__ОТРЫВОК__:
Но если бы у Геракла голова была пропорциональна телу, если бы умственная сила его равнялась силе физической, так же ли опасно было бы раздумье для его жизни и дальнейших судеб его творческой работы?
Этот вопрос наводит меня на одну естественную аналогию.
На площади против Пантеона в Париже воздвигнута волей демократии, по чисто народной подписке, статуя позднего потомка Микеланджело — скульптора Родена, названная им «Мыслитель».
Здесь мы видим почти столь же могучее, как у Геркулеса, тело в сидячем положении, согбенное, придавленное тяжестью непривычной мысли. Так же несоразмерно мала голова и узок лоб.
«Это мыслитель?» — кричал мне проживающий в Париже русский скульптор, указывая на маленькую голову и безумно мрачное, напряженное лицо своею тростью: «Mais c'est une brute, tout simplement!» [58] .
Я понимаю: мыслитель — ведь это существо слабогрудое, тонконогое и головастое! Ведь так? Однако мой скульптор упустил из виду, что самым интересным мыслителем нашего времени является не профессор, придумывающий новое метафизическое оправдание для существующего строя, и не исследователь, покрытый пылью библиотек, даже не натуралист в своей лаборатории, а именно напряженно мыслящий и к мысли не привыкший труженик, раздумывающий над ужасом своего положения, сравнивающий свои силы с жалкой своей участью, готовящий новые усилия во имя новых идеалов. Подымется этот мыслитель, и, кажется, треснет сам небосвод под напором его плеч, и рухнут его обломки на головы Эврисфеев… Не страшно Эврисфеям самое чудовищное сокращение мускулов гигантской спины, но это маленькое сокращение мускулов лба, кладущее глубокую складку меж бровей, — оно воистину для них грозно.
58
«Mais e'est une brute, tout simplement» (франц.)—«Да это грубое жи вотное, только и всего».
Но от горького раздумья героя физических усилий обратимся к гениальному изображению трагического момента неделания в жизни героя энергии, казалось бы, целиком духовной. Такое изображение дает нам Тициан в своих знаменитых портретах папы Павла III Фарнезе.
II
Среди людей напряженнейшей неустанной мозговой деятельности, каких знает всемирная история, одно из самых выдающихся мест принадлежит папе Павлу III Фарнезе.
Эпоха, в которую ему пришлось править церковью, была из самых беспокойных. Реформационное движение росло со дня на день, и эта волна ересей, потрясавшая основы церкви и отторгавшая от нее целые народы, одна уже могла поглотить всю духовную энергию человека, вынужденного стоять на страже интересов католицизма. Но этого мало: два замечательных государя, каждый из которых опирался на огромные силы, — Франциск I французский и Карл V, испанский король и вместе С тем император, люди ненасытного честолюбия, вели борьбу за все и против всех, постоянно грозя той же потрясенной церкви.

__НАБОР СТРОК__:
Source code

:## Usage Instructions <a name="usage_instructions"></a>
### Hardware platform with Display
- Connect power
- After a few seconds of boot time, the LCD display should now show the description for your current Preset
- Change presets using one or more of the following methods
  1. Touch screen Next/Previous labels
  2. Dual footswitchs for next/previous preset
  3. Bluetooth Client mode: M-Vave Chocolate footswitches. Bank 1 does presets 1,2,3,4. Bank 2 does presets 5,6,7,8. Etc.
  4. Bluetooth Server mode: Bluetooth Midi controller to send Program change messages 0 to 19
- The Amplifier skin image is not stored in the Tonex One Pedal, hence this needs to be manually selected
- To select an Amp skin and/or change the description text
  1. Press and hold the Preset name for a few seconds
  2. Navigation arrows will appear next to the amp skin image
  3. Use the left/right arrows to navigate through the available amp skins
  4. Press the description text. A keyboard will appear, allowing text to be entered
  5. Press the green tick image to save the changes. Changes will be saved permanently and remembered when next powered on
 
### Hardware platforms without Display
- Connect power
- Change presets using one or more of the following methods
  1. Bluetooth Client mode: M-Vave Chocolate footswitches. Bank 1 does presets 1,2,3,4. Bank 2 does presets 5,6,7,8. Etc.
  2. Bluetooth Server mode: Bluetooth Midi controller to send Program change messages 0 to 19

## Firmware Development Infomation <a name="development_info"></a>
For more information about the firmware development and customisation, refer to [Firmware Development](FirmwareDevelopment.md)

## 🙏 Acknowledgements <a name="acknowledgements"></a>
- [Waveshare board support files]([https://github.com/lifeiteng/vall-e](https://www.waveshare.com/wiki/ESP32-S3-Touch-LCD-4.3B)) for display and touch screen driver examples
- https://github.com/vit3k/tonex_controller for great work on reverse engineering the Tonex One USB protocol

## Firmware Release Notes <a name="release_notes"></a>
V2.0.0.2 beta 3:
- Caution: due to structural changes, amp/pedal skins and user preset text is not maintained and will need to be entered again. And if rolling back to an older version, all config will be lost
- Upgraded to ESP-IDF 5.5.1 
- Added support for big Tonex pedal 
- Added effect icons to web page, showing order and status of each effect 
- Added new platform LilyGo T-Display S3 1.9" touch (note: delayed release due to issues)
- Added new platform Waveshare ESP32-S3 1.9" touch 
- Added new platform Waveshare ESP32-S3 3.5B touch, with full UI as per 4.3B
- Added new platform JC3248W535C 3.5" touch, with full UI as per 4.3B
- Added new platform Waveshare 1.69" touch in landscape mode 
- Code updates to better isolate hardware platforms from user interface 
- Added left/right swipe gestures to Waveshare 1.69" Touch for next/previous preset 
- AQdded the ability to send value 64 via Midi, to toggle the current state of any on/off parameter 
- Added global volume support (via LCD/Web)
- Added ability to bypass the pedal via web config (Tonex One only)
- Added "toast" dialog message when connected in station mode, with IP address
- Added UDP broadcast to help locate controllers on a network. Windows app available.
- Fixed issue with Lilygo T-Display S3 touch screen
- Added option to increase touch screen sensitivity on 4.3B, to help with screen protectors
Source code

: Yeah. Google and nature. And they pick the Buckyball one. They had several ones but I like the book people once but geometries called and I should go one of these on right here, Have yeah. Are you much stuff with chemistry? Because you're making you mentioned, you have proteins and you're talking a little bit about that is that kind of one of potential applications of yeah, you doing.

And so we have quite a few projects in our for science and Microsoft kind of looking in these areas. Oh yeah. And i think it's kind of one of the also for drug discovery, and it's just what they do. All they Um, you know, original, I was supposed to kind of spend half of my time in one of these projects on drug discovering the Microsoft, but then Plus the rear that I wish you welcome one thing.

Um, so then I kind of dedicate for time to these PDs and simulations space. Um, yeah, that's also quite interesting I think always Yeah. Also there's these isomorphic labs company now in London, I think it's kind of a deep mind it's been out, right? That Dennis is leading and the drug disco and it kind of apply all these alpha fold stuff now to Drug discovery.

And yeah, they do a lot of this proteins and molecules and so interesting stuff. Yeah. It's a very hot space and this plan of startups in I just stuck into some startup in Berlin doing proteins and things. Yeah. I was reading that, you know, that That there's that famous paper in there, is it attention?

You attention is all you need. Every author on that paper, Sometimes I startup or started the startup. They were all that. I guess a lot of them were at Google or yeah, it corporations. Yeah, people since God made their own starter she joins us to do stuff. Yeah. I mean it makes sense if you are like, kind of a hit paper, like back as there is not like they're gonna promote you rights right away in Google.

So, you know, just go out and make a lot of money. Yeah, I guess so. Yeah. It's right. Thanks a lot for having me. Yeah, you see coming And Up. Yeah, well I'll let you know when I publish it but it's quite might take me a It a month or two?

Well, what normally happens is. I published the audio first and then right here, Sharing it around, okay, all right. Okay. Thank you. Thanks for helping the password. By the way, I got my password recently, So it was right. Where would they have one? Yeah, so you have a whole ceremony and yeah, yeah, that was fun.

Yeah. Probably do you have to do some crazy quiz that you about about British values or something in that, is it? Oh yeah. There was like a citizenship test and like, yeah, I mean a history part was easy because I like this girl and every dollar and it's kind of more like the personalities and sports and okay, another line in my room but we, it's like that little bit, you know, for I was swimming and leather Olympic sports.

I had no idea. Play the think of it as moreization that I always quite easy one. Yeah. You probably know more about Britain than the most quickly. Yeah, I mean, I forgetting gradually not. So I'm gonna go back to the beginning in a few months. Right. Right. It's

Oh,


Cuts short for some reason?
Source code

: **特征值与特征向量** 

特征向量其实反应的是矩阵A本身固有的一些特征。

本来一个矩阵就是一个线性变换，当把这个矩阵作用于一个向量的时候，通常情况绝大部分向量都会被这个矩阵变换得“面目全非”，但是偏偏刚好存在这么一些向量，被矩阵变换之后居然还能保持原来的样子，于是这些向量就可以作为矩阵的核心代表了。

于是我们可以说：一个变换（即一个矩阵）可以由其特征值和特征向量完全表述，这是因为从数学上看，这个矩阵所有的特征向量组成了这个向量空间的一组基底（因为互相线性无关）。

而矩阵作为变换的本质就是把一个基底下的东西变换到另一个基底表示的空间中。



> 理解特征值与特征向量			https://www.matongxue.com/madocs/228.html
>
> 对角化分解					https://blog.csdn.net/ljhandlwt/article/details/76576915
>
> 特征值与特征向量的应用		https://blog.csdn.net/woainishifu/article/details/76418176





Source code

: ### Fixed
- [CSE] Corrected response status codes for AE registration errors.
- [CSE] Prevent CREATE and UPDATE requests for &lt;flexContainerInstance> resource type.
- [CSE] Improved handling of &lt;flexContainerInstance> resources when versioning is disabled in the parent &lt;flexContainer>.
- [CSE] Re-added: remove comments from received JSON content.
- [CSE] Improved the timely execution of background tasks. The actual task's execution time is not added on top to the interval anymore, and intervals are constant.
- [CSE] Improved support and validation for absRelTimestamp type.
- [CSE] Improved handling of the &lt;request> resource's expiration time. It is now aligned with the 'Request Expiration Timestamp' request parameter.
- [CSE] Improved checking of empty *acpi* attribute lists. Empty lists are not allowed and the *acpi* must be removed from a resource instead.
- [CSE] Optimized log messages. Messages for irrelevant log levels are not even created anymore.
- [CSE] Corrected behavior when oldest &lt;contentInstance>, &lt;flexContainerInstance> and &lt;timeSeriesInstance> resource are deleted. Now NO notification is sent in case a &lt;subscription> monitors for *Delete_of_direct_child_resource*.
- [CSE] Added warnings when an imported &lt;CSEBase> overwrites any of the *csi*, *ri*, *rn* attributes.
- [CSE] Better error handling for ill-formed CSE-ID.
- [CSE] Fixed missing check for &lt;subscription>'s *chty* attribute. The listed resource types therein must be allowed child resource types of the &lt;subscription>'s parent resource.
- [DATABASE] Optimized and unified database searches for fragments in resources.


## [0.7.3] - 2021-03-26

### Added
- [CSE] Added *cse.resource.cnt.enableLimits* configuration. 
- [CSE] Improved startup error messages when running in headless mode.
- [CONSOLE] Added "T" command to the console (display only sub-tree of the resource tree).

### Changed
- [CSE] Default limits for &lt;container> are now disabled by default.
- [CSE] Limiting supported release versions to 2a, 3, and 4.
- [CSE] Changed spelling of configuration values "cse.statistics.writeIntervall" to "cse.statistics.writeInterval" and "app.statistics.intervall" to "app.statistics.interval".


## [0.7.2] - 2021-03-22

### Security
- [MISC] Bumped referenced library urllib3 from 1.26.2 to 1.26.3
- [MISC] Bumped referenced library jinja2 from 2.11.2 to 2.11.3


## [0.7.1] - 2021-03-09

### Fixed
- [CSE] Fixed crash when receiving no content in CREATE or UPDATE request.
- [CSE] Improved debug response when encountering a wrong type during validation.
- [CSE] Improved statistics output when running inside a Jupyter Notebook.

__ЗАДАЧИ ДЛЯ РЕШЕНИЯ__:
1 - В каком месте, согласно отрывку, установлена статуя «Мыслитель»?
2 - Изложите в виде краткого списка абзац отрывка, начинающийся словами «Эпоха, в которую ему пришлось править церковью», сохранив его основные факты.
3 - Перепишите из отрывка без изменений часть, которая открывается словами «Но если бы у» и заканчивается словами «и узок лоб.».
Строки взяты из другого источника.

__СПИСОК ОТВЕТОВ__:
1 - В Париже, на площади против Пантеона.

2 -
- Павел III правил церковью в одну из самых беспокойных эпох.
- Реформационное движение росло изо дня в день. Волна ересей потрясала основы церкви и отторгала от нее целые народы. Одно это могло поглотить всю духовную энергию человека, стоявшего на страже интересов католицизма.
- Кроме того, два государя ненасытного честолюбия, опиравшиеся на огромные силы, вели борьбу за все и против всех. Это были Франциск I французский и Карл V, испанский король и одновременно император. Оба постоянно грозили церкви.

3 -
Но если бы у Геракла голова была пропорциональна телу, если бы умственная сила его равнялась силе физической, так же ли опасно было бы раздумье для его жизни и дальнейших судеб его творческой работы?
Этот вопрос наводит меня на одну естественную аналогию.
На площади против Пантеона в Париже воздвигнута волей демократии, по чисто народной подписке, статуя позднего потомка Микеланджело — скульптора Родена, названная им «Мыслитель».
Здесь мы видим почти столь же могучее, как у Геркулеса, тело в сидячем положении, согбенное, придавленное тяжестью непривычной мысли. Так же несоразмерно мала голова и узок лоб.